Run Applications Using the aprun Command

Detailed information about the aprun command.

On systems using the native Slurm workload manager, applications are launched using the srun utility, which is documented separately.

On systems using the PBS Professional or Moab/Torque workload manager, the aprun utility launches applications on compute nodes. The utility submits applications to the Application Level Placement Scheduler (ALPS) for placement and execution, forwards the user's login node environment to the assigned compute nodes, forwards signals, and manages the stdin, stdout, and stderr streams.

Use the aprun command to specify required resources, request application placement, and initiate application launch. The basic format of the aprun command is as follows:

aprun [global_options] [command_options] cmd1 [: [command_options] cmd2 [: ...] ] [--help] [--version]

Use the colon character (:) to separate the different options for separate binaries when running in MPMD (Multiple Program Multiple Data) mode. Use the --help option to display detailed aprun command line usage information. Use the --version option to display the ALPS version information.

The aprun command supports two general sets of arguments: global options and command options. The global options apply to the execution command line as a whole and are as follows:

-b | --bypass-app-transfer

Bypass application transfer to compute node

-B | --batch-args

Get values from Batch reservation for -n, -N, -d, and -m

-C | --reconnect

Reconnect fanout control tree around failed nodes

-D | --debug level

Debug level bitmask (0-7)

-e | --environment-override env

Set an environment variable on the compute nodes

Must use format VARNAME=value

Set multiple environment variables using multiple -e arguments

-m | --memory-per-pe size

Per PE memory limit in megabytes (default node memory/number of processors)

K|M|G suffix supported (16 == 16M == 16 megabytes)

Add an 'h' suffix to request per PE huge page memory

Add an 's' to the 'h' suffix to make the per PE huge page memory size strict (required)

-P | --pipes pipes

Write[,read] pipes (not applicable for general use)

● **Exercise directions**:
Please quote the stretch of the aprun documentation above from "Bypass application transfer" through "level bitmask (0-7)", word for word.

● **Data extract**:
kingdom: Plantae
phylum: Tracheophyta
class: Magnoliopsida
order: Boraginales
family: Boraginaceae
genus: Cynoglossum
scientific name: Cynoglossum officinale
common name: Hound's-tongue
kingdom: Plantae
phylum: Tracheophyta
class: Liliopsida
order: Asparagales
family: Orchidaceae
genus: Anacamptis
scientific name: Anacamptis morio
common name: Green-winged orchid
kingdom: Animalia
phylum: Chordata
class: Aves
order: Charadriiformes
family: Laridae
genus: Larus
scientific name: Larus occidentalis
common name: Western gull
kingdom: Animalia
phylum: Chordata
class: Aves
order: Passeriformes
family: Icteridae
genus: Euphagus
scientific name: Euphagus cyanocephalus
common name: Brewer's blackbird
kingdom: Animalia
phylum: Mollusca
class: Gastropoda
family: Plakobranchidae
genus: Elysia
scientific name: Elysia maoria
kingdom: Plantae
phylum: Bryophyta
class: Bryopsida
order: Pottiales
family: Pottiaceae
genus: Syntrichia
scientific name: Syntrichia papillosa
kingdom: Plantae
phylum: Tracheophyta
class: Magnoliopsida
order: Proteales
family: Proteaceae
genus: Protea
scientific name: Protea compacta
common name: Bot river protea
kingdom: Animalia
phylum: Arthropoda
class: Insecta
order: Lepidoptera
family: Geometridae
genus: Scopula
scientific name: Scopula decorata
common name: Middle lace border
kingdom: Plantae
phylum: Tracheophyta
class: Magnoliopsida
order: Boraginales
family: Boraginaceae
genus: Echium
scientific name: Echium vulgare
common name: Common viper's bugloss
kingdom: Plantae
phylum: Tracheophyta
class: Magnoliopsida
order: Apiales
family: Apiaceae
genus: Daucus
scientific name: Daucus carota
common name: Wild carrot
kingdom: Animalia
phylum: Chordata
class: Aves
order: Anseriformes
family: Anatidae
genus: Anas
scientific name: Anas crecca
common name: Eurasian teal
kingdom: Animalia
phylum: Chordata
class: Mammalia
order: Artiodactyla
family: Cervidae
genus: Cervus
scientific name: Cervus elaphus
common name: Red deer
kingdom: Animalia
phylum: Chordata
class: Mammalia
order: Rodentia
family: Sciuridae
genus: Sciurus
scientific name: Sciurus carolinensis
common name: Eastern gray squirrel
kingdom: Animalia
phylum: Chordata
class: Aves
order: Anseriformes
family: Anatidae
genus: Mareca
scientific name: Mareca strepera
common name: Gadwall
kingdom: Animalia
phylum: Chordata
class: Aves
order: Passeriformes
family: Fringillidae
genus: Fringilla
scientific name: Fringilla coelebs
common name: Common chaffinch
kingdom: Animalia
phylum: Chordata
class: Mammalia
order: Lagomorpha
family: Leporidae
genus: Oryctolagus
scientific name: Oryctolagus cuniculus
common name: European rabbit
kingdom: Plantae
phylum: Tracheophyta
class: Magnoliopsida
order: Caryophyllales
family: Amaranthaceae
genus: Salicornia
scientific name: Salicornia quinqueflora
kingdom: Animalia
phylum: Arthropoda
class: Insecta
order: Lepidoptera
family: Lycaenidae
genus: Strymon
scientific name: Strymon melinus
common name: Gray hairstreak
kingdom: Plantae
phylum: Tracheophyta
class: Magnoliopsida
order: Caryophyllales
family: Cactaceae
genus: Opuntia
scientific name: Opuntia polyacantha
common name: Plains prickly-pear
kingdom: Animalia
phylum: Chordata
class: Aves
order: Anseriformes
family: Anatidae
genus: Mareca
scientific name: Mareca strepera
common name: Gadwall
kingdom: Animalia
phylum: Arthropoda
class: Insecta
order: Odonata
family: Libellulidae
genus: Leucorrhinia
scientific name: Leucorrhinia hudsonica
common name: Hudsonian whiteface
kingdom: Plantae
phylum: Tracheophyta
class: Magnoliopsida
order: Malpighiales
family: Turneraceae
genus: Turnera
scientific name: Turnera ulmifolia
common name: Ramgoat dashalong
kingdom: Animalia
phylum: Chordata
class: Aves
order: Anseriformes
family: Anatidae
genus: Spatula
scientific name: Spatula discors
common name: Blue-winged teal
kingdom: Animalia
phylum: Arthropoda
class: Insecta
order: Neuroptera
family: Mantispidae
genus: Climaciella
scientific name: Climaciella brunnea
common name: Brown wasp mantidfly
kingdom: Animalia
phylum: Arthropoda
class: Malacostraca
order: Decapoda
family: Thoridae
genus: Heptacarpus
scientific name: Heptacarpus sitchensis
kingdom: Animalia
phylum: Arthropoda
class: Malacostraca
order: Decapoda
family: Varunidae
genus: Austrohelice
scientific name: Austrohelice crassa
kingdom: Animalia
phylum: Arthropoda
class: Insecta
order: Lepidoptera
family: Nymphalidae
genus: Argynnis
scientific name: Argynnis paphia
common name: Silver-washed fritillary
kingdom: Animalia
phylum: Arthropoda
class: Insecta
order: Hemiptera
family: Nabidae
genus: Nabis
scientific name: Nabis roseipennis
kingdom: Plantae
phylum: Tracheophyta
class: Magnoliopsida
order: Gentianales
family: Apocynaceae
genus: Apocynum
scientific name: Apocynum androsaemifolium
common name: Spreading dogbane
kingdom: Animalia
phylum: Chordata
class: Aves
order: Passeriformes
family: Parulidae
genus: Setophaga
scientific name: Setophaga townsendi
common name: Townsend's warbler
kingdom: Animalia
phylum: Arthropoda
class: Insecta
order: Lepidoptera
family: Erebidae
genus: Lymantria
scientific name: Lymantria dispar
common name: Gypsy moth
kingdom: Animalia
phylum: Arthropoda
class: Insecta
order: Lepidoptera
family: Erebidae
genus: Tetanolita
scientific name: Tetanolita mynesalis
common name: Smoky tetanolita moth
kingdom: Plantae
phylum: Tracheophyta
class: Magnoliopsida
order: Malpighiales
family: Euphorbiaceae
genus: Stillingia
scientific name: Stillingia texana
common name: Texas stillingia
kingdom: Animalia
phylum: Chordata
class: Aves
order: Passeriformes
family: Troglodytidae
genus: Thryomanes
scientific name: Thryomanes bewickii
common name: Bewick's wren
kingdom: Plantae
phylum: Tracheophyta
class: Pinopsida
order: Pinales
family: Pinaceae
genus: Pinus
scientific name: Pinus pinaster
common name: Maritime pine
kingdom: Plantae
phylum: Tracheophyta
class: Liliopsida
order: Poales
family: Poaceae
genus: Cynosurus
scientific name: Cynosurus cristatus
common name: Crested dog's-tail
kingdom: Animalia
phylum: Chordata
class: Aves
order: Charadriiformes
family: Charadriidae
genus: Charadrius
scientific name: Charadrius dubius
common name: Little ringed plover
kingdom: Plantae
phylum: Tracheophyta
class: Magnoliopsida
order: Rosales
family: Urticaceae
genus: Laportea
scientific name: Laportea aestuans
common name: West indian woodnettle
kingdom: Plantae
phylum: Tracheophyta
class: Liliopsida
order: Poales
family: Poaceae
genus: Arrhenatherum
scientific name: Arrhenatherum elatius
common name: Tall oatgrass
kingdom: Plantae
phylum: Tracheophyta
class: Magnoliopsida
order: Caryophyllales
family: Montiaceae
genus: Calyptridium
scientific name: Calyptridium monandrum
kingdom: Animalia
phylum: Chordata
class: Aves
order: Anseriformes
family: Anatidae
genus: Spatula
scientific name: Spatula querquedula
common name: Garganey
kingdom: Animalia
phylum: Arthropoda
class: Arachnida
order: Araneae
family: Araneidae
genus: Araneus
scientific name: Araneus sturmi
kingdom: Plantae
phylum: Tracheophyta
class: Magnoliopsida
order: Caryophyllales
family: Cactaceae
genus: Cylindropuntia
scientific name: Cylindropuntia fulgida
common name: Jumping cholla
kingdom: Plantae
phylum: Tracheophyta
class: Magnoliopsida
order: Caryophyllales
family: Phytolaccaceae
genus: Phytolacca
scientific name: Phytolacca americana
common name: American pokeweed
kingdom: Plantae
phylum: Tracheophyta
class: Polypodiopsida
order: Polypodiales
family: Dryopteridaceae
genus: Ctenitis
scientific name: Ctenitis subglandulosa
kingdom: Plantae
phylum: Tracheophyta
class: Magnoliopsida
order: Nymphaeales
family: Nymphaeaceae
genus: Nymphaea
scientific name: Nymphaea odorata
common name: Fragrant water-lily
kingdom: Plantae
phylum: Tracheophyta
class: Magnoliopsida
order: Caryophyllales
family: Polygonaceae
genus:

● **Complete output**:
Bypass application transfer to compute node

-B | --batch-args

Get values from Batch reservation for -n, -N, -d, and -m

-C | --reconnect

Reconnect fanout control tree around failed nodes

-D | --debug level

Debug level bitmask (0-7)